Get Well Soon – The Green Room EP

Get Well Soon
The Green Room EP

Sometimes the artists say it best themselves. On the Get Well Soon website, it says, “Andy tries to write good songs. They usually turn out to be soft.” On yet another occurrence of a single musician playing everything and making a release better than most full bands would ever dream of putting out, The Green Room EP is a wonderful piece of mostly soft music with a kind of twist.
The twist is that there’s a bit of a Brit-pop feel to this EP, and while I don’t know where Andy Crissinger, the mastermind behind this work, is from, I doubt it’s the UK. I get that sense from his soft vocals and from the beats that are used here, mostly from drum machines but occasionally regular drum kits. These songs are firmly based in pop music that harkens at moments back to the Smiths, perhaps because of Andy’s vocals and somewhat sad bent to his songwriting. But the music is so crisp and pure that it has a wonderful indie-rock feel that will appeal to just about anyone reading this. And he’s helped out admirably on backing vocals here and there by his wife, Michelle.
Maybe my favorite song is the opener, “The Worst February,” which has gorgeous piano that mixes with a drum machine beat and wraps around Andy’s vocals wonderfully, especially as he sings, “I know you, I know you, you always say but you never do, I know you, I know you.” Pleasant guitars and light snare drums come in on “You’re Not the One Who Should Be Sad,” and this one sounds more akin to a Red House Painters tune, nicely enough. On “A Smaller House,” Andy is even more like the Painters’ Mark Kozelek, but the slightly twangy guitar and gorgeous piano accompaniment make this song very nice. The layered vocals are a bit more prominent on the quiet and sad “Eyes Like Dying,” and “Something to Aspire To” has a host of sounds mixed nicely into the background of a light pop tune.

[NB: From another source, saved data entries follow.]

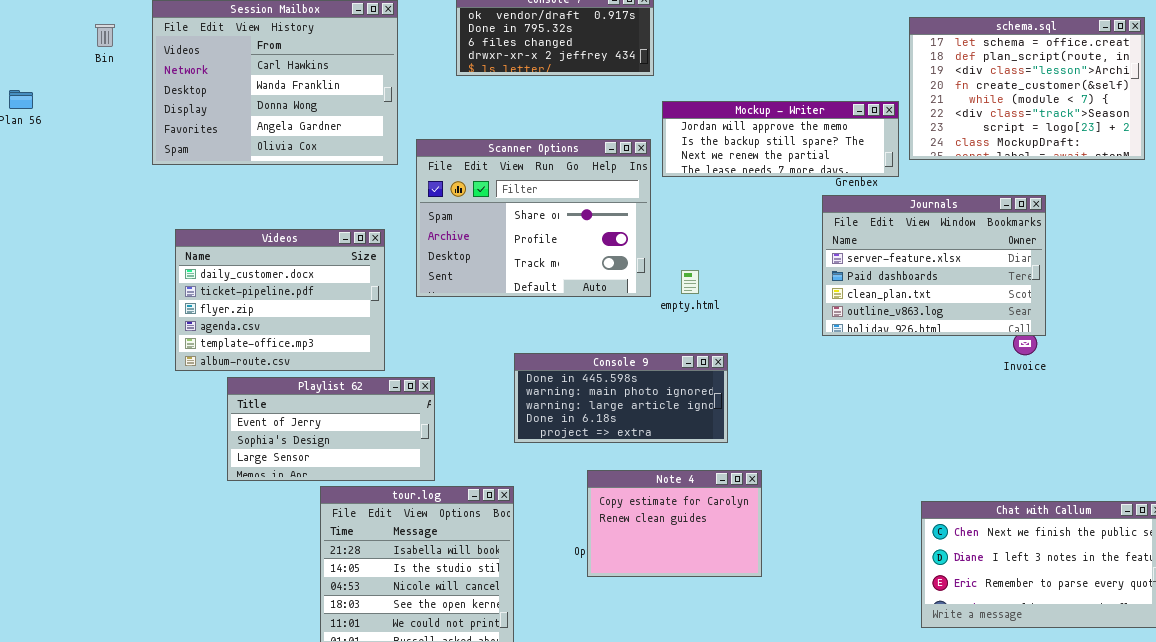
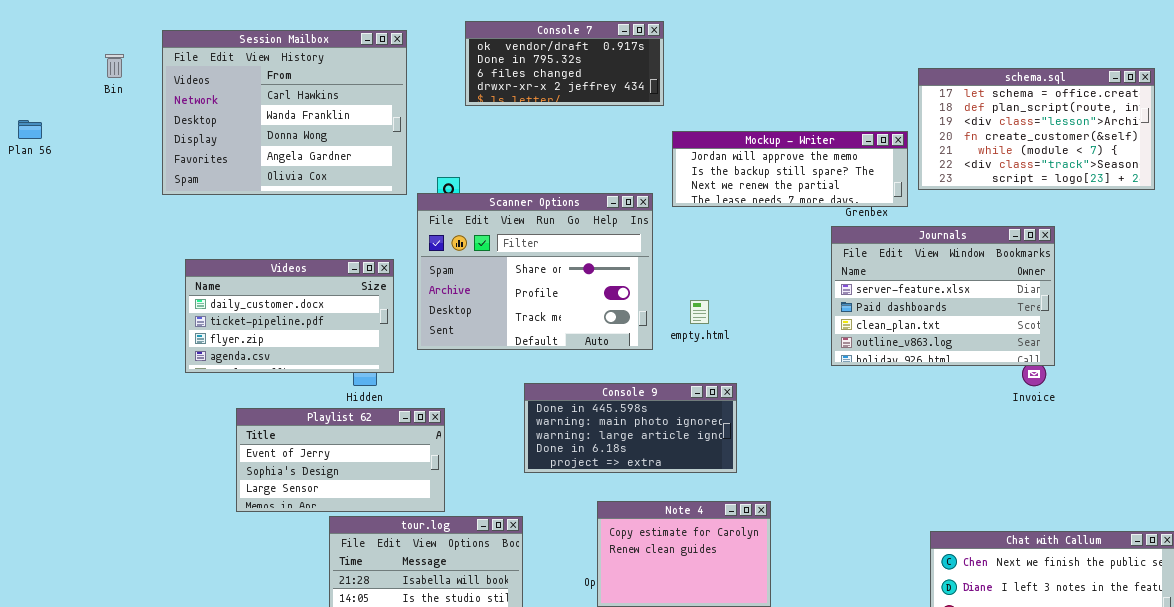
schema.sql: [909,17,1145,160] -> [918,68,1155,190], resized
Scanner Options: [416,139,651,297] -> [417,193,653,350], moved
Videos: [175,229,385,371] -> [185,259,394,373], resized

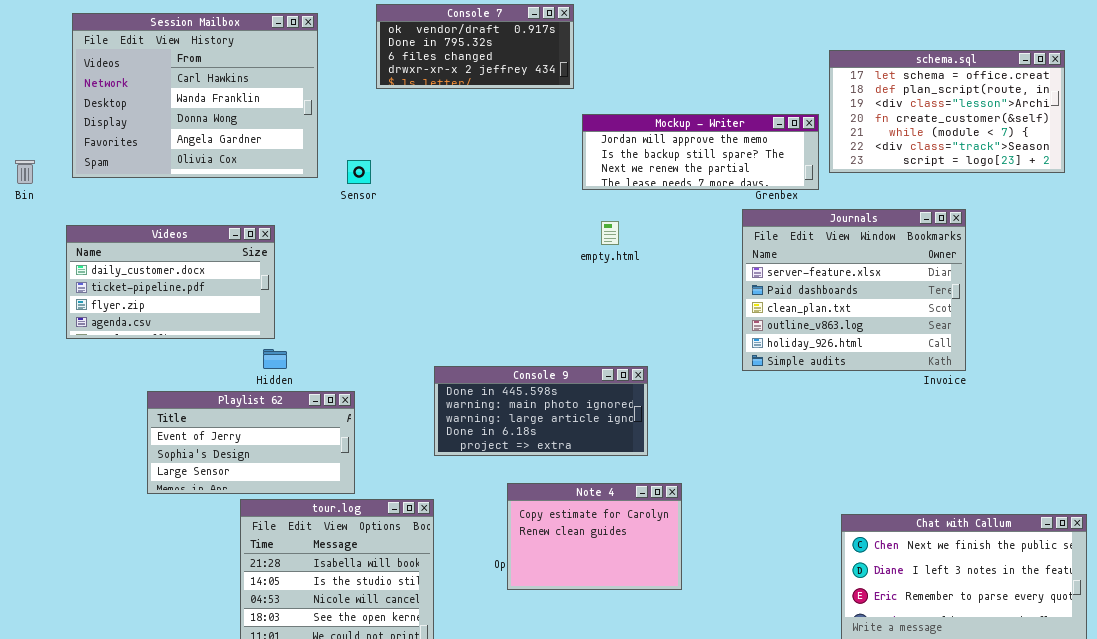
Bin: [105,54,124,78] -> [15,160,35,184], moved
Scanner Options: [417,193,653,350] -> none, closed
Journals: [831,226,1055,366] -> [742,209,966,371], resized
Videos: [185,259,394,373] -> [66,225,275,339], moved
empty.html: [690,300,709,324] -> [601,221,619,245], moved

I’m constantly amazed by the talent of some musicians, perhaps because I could never in a million years do anything like create an album this good. Andy Crissinger has put together some wonderful songs, with his own unique style that works perfectly. Very independent in appearance, the production and quality of the songs is excellent. It helps that TW Walsh did the mixing and mastering, I imagine. I am grateful every day that DOA brings such wonderful artists to my attention and wonderful releases to my collection.